### DIRECTIONS
Among the records, which lines include "PEOPLES"? List them.

### DATA FOR REVIEW
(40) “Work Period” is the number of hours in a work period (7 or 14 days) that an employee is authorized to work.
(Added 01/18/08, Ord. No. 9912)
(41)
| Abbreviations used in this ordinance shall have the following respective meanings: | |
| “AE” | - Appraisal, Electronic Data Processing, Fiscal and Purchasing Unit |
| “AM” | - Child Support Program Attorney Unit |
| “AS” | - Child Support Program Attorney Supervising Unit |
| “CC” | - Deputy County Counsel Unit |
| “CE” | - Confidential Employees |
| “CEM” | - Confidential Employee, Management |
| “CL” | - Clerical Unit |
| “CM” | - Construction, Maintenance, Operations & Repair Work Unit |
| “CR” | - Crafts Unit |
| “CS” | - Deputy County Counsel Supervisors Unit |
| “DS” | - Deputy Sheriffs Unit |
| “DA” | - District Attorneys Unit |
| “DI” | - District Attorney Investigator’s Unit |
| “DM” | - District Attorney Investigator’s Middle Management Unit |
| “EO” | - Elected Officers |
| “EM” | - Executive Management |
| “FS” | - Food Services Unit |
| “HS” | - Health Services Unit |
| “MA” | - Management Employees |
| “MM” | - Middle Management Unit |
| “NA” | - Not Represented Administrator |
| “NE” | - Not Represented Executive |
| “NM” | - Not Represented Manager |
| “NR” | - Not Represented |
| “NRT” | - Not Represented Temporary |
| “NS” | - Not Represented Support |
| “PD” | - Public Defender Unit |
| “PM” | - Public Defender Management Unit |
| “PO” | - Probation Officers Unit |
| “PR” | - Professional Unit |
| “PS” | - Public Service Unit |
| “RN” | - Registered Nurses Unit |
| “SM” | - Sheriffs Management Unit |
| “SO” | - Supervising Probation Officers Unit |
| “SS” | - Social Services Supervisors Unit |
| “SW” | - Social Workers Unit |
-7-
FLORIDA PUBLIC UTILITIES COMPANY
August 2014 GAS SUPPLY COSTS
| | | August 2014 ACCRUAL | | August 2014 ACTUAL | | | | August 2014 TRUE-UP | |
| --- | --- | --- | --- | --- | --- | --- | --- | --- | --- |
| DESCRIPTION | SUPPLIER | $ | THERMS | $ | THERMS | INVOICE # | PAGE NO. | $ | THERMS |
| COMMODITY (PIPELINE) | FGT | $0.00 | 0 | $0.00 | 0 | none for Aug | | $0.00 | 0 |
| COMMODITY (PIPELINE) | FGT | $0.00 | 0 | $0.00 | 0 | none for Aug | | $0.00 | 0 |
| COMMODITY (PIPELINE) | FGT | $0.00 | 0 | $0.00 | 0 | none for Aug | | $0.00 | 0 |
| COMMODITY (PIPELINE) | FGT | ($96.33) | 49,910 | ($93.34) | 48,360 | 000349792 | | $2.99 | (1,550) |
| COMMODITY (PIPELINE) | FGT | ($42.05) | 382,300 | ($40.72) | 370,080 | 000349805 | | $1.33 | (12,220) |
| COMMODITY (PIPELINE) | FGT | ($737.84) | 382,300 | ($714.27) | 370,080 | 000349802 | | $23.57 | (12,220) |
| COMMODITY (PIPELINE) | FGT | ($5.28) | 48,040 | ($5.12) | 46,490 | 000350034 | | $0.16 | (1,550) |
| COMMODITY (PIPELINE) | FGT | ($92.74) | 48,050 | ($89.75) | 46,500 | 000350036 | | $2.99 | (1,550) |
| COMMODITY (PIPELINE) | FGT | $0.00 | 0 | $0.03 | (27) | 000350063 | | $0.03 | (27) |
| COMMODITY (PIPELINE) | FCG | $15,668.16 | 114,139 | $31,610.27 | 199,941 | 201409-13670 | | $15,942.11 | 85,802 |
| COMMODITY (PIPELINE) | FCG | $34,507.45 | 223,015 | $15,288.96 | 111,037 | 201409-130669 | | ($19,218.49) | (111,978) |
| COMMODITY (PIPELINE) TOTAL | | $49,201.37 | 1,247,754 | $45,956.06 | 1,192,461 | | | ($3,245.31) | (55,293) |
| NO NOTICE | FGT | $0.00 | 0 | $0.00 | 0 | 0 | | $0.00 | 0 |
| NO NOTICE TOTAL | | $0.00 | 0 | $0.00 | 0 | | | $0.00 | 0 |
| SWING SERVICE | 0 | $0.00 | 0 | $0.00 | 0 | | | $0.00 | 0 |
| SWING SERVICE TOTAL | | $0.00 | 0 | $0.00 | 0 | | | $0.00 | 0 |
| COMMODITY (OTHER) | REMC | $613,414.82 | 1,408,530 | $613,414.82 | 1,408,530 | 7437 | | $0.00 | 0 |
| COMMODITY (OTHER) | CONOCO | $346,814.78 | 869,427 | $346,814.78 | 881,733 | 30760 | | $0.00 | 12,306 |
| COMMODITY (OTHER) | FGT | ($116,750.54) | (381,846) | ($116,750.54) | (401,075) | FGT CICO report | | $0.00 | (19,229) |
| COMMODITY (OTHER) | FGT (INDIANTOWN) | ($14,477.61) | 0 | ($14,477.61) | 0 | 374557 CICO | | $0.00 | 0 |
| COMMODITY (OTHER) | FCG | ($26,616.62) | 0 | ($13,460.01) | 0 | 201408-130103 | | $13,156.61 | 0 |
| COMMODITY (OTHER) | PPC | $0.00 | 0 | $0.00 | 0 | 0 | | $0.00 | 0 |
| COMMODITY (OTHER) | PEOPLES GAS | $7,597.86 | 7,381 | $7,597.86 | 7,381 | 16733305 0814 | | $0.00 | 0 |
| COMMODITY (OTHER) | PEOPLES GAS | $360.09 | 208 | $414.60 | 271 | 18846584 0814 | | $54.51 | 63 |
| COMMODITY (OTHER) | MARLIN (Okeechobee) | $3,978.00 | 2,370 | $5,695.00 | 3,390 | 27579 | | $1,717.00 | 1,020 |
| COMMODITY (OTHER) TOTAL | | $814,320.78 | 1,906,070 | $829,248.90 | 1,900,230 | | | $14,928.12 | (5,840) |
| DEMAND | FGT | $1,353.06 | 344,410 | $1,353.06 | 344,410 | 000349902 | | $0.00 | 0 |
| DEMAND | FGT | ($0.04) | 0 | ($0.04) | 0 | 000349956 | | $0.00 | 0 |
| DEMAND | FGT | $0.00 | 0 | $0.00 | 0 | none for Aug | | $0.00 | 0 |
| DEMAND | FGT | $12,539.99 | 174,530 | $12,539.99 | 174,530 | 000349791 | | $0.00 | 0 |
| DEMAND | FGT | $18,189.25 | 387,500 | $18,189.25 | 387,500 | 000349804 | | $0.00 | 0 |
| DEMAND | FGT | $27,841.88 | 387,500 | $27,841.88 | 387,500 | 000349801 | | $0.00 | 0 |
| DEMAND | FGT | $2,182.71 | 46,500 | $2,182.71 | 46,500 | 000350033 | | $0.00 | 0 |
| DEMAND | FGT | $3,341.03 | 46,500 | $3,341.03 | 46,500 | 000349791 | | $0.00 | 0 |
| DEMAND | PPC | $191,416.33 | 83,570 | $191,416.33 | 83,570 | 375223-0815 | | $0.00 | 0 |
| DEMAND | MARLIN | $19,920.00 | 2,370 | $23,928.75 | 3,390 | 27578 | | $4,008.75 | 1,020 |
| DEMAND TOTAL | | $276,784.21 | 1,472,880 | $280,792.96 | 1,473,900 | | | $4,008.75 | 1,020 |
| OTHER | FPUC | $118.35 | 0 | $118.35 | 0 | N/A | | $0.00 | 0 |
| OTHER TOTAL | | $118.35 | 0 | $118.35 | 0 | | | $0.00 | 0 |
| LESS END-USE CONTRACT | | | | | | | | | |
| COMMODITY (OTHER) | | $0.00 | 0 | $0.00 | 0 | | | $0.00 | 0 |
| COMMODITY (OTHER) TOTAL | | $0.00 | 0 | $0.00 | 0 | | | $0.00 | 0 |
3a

### SOLVED PROBLEM
| COMMODITY (OTHER) | PEOPLES GAS | $7,597.86 | 7,381 | $7,597.86 | 7,381 | 16733305 0814 | | $0.00 | 0 |
| COMMODITY (OTHER) | PEOPLES GAS | $360.09 | 208 | $414.60 | 271 | 18846584 0814 | | $54.51 | 63 |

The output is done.